Q: While watching films with Black actors, do you ever look for/pick up on stereotypes?

A: Not really. Sometimes I catch a few but I just ignore them.

Q: Do you believe that films you have watched with Black characters have influenced how you view your own race, and if yes, how so?

A: [They] influence my views in positive ways. Even [though] the films could be fictional, they still send messages. Sometimes they are motivational: seeing someone who looks like you accomplish something big through hard work and struggle. 

Q: What are some of the biggest changes that you believe filmmakers can make to eliminate stereotypes of Black people in their movies?

A: I think filmmakers should try to put their feet in the shoes of African Americans and really make an attempt to understand where we come from.

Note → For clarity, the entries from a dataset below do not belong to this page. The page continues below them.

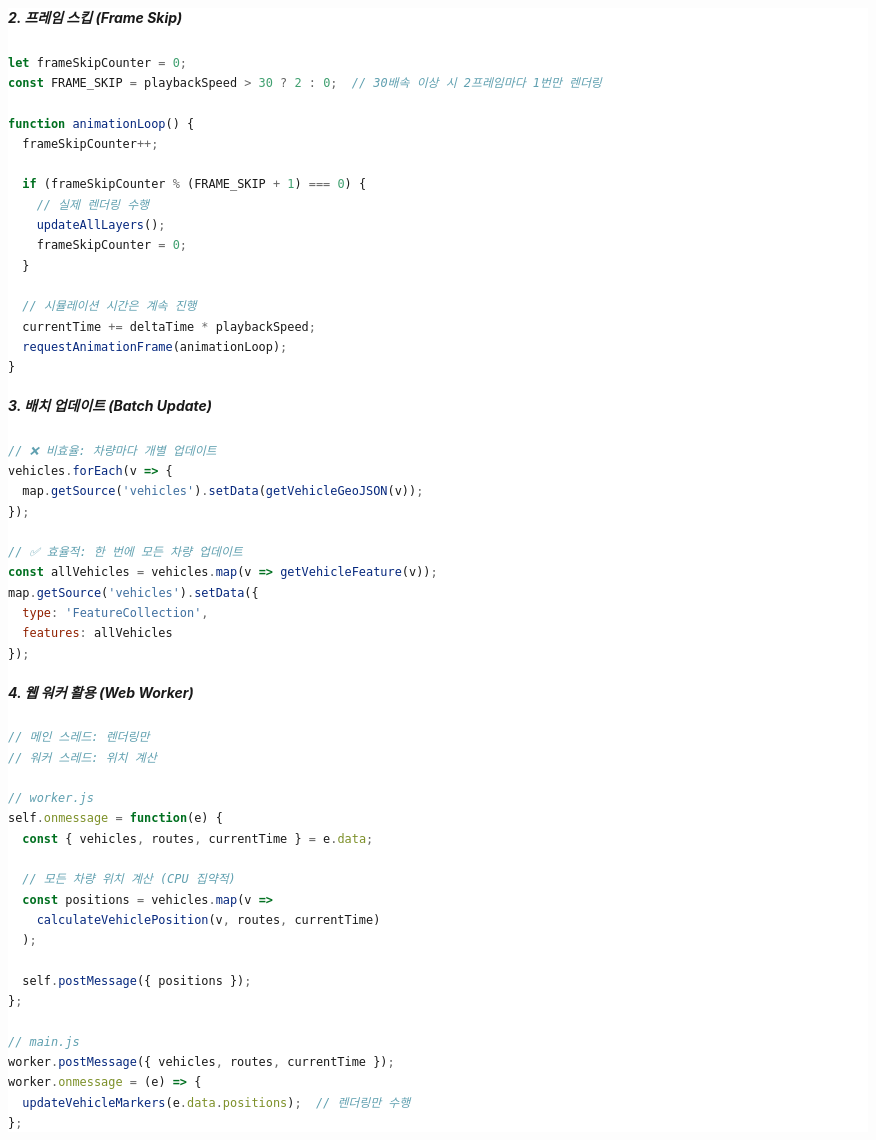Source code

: ##### **2. 프레임 스킵 (Frame Skip)**
```javascript
let frameSkipCounter = 0;
const FRAME_SKIP = playbackSpeed > 30 ? 2 : 0;  // 30배속 이상 시 2프레임마다 1번만 렌더링

function animationLoop() {
  frameSkipCounter++;
  
  if (frameSkipCounter % (FRAME_SKIP + 1) === 0) {
    // 실제 렌더링 수행
    updateAllLayers();
    frameSkipCounter = 0;
  }
  
  // 시뮬레이션 시간은 계속 진행
  currentTime += deltaTime * playbackSpeed;
  requestAnimationFrame(animationLoop);
}
```

##### **3. 배치 업데이트 (Batch Update)**
```javascript
// ❌ 비효율: 차량마다 개별 업데이트
vehicles.forEach(v => {
  map.getSource('vehicles').setData(getVehicleGeoJSON(v));
});

// ✅ 효율적: 한 번에 모든 차량 업데이트
const allVehicles = vehicles.map(v => getVehicleFeature(v));
map.getSource('vehicles').setData({
  type: 'FeatureCollection',
  features: allVehicles
});
```

##### **4. 웹 워커 활용 (Web Worker)**
```javascript
// 메인 스레드: 렌더링만
// 워커 스레드: 위치 계산

// worker.js
self.onmessage = function(e) {
  const { vehicles, routes, currentTime } = e.data;
  
  // 모든 차량 위치 계산 (CPU 집약적)
  const positions = vehicles.map(v => 
    calculateVehiclePosition(v, routes, currentTime)
  );
  
  self.postMessage({ positions });
};

// main.js
worker.postMessage({ vehicles, routes, currentTime });
worker.onmessage = (e) => {
  updateVehicleMarkers(e.data.positions);  // 렌더링만 수행
};
```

They need to get the real truth instead of using these stereotypes. For example, they need to stop making Black people the loudest characters or the ones to be taken less seriously in movies. 

Q: With regard to promoting diversity and celebrating race, what is one thing you would like to see more of in films?

A: I want to see more of the stories of other minorities. 

Q: What is one thing you would like to share with others who may not be able to differentiate stereotypes from reality with regard to Black characters in films?

A: You shouldn’t believe everything that you see in these Hollywood films. Not every African American fits into these stereotypes. This is what I would tell them to keep in mind while watching these films. And also, try to put yourself in other peoples’ positions.